[Date Prev][Date Next][Thread Prev][Thread Next][Date Index][Thread Index]

Why is READ-CHAR so blindingly slow?



    Date: Fri, 24 Feb 89 10:19 PST
    From: Robert S. Kirk <rsk@SAMSON.cadr.dialnet.symbolics.com>

	Date: Fri, 24 Feb 89 10:23 EST
	From: Reti@RIVERSIDE.SCRC.SYMBOLICS.COM
	    Date: Thu, 23 Feb 89 07:38 PST
	    From: rsk@SAMSON.cadr.dialnet.symbolics.com (Robert S. Kirk)

	    I'm writing a special file parser and discovered that READ-CHAR is
	    *much* slower than READ-LINE, even though it does little consing.
	    Theoretically, READ-CHAR create its own buffer, so it sould be only
	    slightly slower than READ-LINE due to extra function invocations.

	MANY extra function invocations, plus a lot of extra error checking.

	    I thought I could be smart by creating my own buffer and filling it with
	    READ-CHAR.  Oh, well!

	It seems a waste to be creating a buffer of your own when the underlying stream
	is most likely buffered anyway.  

    I am assuming that the underlying stream is buffered, and that is why
    READ-CHAR should be very fast since it should only have to fetch a char
    from the buffer.

    Creating my own static buffer conses much less than using READ-LINE,
    since READ-LINE has to cons a string each time its called.

	Have you tried processing the data in the
	system's buffers by using :READ-INPUT-BUFFER and :ADVANCE-INPUT-BUFFER.  I
	think you'll find that is the most efficient way to process file data.

    Well, I guess I forgot to state that I need to stay with pure Common
    Lisp for compatiblity with VAX Lisp and Lucid Lisp.  
This seems to me to be a deficiency in Common Lisp.  Even the best implemented
READ-CHAR and READ-LINE cannot provide an efficient way to do I/O because
there is necessarily an overhead associated with going into and out of the I/O
system code.  By using READ-CHAR you are paying that overhead once per
character; using READ-LINE you are paying it once per line but at the
cost of extra consing overhead you don't want.  The primitive you want
is "Fill this buffer for me" (which is implemented on the 36xx and Ivory as
:STRING-IN) but which Common Lisp doesn't provide.  This has the I/O
system overhead only once per your buffer, at the cost of copying
overhead.
								    
The approach I suggested last time (:READ-INPUT-BUFFER) has potentially
the least overhead, since you pay the I/O system entry overhead once per
the I/O system's buffer and you don't have to copy the data.  However,
this has some consequences: not all streams are required to implement
:READ-INPUT-BUFFER, so it wouldn't be as generic as you'd like, and you
don't get to specify the buffer sizes and locations, which makes some
types of applications more awkward to code.

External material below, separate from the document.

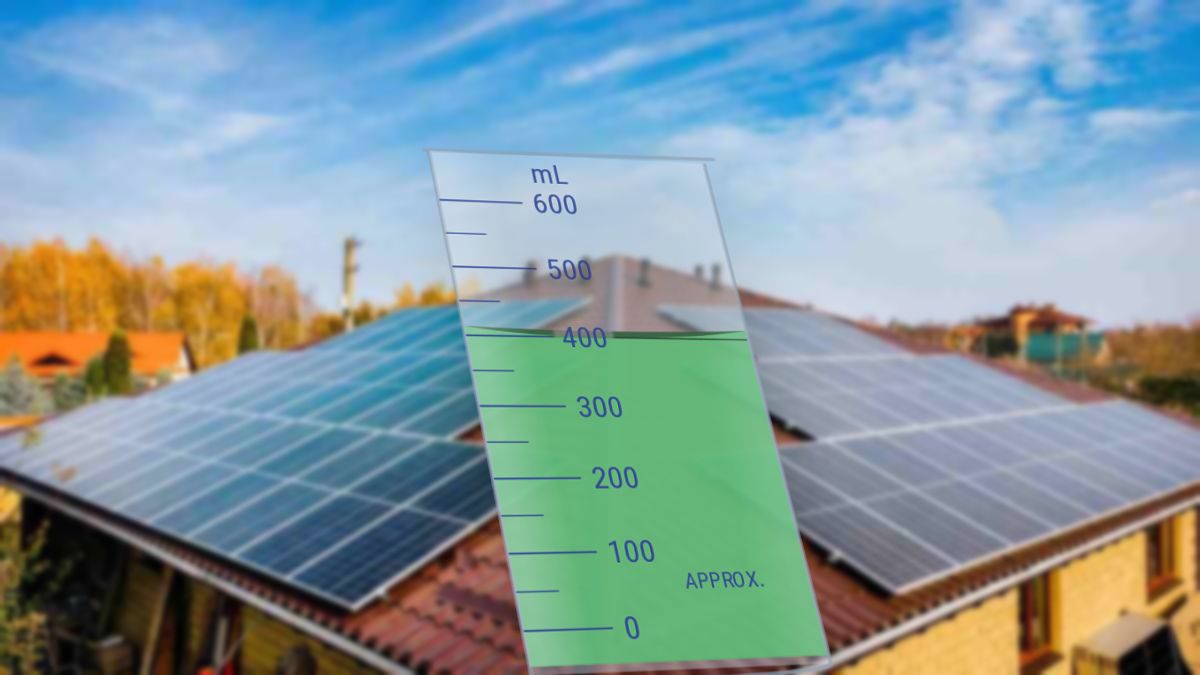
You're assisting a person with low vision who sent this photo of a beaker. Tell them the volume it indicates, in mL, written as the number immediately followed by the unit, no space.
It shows 400mL
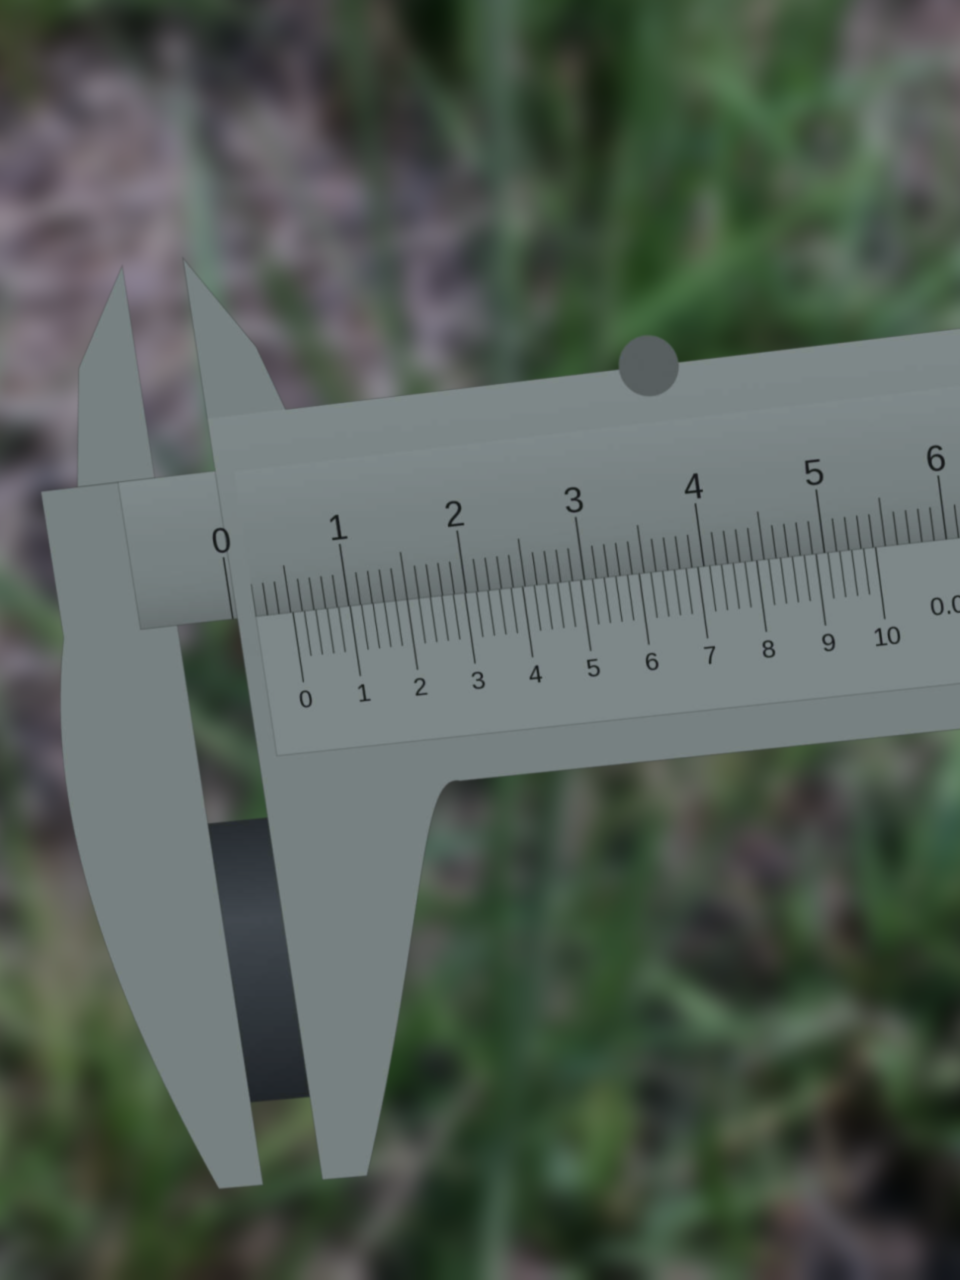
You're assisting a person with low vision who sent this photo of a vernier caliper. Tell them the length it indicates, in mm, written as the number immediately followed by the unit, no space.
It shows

In my experience, you often can only get one of compatibility and
performance in applications that are intended to be portable.  For those
parts where performance matters, I generally conditionalize the code and
provide tuned paths for each of the implementation targets (with a
generic default).  In your case, I'd do that at the level of :STRING-IN
functionality, not READ-CHAR.
							 If this was not the
    case I would meta-. my way down into system code and hack up something
    which interacted with the internal stream buffers.  Your suggestions
    above would be considered.

    I may end up making my own version of READ-CHAR which uses Symbolics
    internal on LispMs and the real READ-CHAR on other machines.
This may help some, but not as much as processing the data in the actual buffer.

Right now, READ-CHAR has to (each time) check for NIL and T stream args
and default correctly, worry about whether or not to echo, and deal with
the various options for handling EOF before it can get down to invoking
the generic :TYI function on the stream to actually get the character.

If you called the :TYI method directly, you'd avoid all of the above overhead,
but you'd still have that inherent in the :TYI method itself (this varies from
stream to stream, but the simplest version still has to check each time to
see if the current buffer has been exhausted (plus of course the function call
itself).

    Is there any point in telling the system something special about the
    stream when I open it so that less checking is done?
If I understand your question correctly, there is no way to do this.